Le choix de ces deux petites villes est dû à leur proximité de Paris, à une bonne accessibilité par le chemin de fer, à la possibilité de trouver sur place du ravitaillement et à la présence d’installations sécurisées (barbelés, miradors) qui ont déjà hébergé en 1940 des prisonniers de guerre français, transférés depuis en Allemagne. Les camps sont administrés par la préfecture du Loiret, à Orléans et un Service des Camps a été mis en place.
Les conditions de vie au camp sont d’emblée très mauvaises : alimentation insuffisante et carencée, hygiène très précaire, logement insalubre (les baraques sont étouffantes en été, très froides en hiver, à la fois mal isolées et non aérées).
Le personnel de surveillance, français, a une triple origine : des gendarmes venus de la banlieue parisienne, chargés d’assurer la sécurité extérieure, des douaniers repliés du sud-ouest, chargés de la sécurité intérieure, et, en renfort, des gardiens auxiliaires, recrutés localement.
Le chef de camp est un capitaine de gendarmerie en retraite, plutôt âgé, attiré par le cumul emploi-retraite. Il est assisté d’un gestionnaire à plein-temps et d’un médecin-chef, un médecin de ville qui assure quelques vacations, l’essentiel du travail étant pris en charge par des médecins juifs internés.
Selon le comportement de la direction, le régime intérieur du camp oscille entre des périodes de laisser-aller indifférent et d’autres où la répression s’intensifie, avant finalement de se durcir considérablement suite aux reproches de la hiérarchie préfectorale, de la presse collaborationniste, et surtout des Allemands, qui obtiennent, en avril 1942, le remplacement du chef du camp de Pithiviers jugé trop laxiste.
Les internés ne voient pratiquement jamais d’Allemands, si ce n’est à l’occasion de quelques visites d’inspection (comme celle de Dannecker à Pithiviers en juin 1941), et lors des “départs” en déportation, au moment de l’embarquement dans les wagons à bestiaux. En revanche, des pressions allemandes s’exercent sur la préfecture d’Orléans, vite suivies d’effets : la Feldkommandantur infléchit ainsi les pratiques d’internement des autorités françaises, au point, finalement, de les piloter. La seule réticence notable de la part des fonctionnaires du Loiret se manifeste pour demander que les Allemands respectent la voie hiérarchique pour faire passer leurs exigences : en cela, ils sont d’ailleurs de zélés pratiquants de la collaboration d’Etat.

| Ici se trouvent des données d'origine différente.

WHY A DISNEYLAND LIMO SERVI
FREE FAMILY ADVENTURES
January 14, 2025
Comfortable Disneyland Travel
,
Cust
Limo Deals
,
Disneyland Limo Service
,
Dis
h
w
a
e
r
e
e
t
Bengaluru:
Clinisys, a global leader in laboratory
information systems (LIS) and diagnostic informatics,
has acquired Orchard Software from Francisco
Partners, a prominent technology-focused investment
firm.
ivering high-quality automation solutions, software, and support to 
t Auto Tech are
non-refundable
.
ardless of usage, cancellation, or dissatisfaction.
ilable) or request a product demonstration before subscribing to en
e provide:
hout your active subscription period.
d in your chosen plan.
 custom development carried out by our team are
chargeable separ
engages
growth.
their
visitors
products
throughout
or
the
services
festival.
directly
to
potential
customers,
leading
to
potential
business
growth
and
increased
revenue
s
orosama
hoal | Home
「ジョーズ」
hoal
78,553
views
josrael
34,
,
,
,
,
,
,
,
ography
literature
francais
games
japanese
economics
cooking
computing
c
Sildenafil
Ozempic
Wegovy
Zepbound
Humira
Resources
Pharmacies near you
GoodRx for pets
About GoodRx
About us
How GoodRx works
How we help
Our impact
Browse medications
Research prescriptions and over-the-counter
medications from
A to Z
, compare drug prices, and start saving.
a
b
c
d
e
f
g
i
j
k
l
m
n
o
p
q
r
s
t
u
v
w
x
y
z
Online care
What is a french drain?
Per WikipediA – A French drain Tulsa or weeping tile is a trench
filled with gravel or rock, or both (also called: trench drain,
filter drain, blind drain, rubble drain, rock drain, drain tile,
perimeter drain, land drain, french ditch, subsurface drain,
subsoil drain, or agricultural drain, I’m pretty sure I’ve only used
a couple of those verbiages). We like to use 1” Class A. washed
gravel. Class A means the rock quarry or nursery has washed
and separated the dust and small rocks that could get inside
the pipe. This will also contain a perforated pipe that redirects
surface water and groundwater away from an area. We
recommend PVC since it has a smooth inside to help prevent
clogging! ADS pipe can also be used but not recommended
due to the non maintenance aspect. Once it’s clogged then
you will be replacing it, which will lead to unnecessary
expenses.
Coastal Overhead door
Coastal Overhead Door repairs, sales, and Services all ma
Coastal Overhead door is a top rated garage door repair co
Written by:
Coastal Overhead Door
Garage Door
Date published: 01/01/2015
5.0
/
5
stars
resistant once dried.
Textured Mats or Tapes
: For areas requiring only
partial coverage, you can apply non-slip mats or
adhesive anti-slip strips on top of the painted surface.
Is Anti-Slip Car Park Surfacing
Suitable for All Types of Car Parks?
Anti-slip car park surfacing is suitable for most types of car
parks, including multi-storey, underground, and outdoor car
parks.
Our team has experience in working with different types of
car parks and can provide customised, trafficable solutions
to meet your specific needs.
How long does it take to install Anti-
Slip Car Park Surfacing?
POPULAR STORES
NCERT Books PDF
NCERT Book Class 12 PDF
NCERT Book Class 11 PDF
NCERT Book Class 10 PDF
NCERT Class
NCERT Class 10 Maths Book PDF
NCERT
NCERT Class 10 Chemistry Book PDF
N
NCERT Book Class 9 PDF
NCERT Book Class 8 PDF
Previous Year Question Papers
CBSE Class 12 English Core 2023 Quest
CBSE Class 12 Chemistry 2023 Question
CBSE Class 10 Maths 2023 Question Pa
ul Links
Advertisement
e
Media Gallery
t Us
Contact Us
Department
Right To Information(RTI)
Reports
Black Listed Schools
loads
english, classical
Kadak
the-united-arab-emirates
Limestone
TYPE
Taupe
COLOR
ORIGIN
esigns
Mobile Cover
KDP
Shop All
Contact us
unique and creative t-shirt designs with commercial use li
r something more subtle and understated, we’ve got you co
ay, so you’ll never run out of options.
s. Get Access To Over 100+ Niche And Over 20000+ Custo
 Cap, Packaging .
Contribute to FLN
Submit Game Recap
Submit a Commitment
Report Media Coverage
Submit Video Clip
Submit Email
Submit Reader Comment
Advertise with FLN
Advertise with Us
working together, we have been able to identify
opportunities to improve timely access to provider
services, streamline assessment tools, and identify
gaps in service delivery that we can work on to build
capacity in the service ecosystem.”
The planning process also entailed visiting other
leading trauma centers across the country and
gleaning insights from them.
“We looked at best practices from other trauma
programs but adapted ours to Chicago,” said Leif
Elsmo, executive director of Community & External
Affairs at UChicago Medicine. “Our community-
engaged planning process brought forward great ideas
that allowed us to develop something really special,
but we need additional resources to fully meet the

Certains internés travaillent à l’extérieur – dans des fermes, des usines, des chantiers forestiers, des carrières, qui à l’époque manquent tous de main-d’œuvre. Travailler permet à la fois de sortir des barbelés, de tromper l’ennui, de trouver une meilleure alimentation et un maigre appoint financier ou de rechercher des opportunités d’évasion.
Le courrier est sévèrement réglementé : 1 lettre par semaine, rédigée obligatoirement en français (pour des raisons de censure), alors que la langue maternelle de ces hommes est le yiddish : beaucoup de lettres entrent et sortent clandestinement.
Les internés peuvent également rester en rapport avec leurs familles encore en liberté (même si celles-ci sont confrontées à l’aggravation progressive de la persécution) par les visites, et même, dans un premier temps, par des permissions exceptionnelles. Ils peuvent aussi recevoir des colis. Le lien est certes maintenu, mais il est fragile : il est quelquefois brutalement interrompu par mesure disciplinaire.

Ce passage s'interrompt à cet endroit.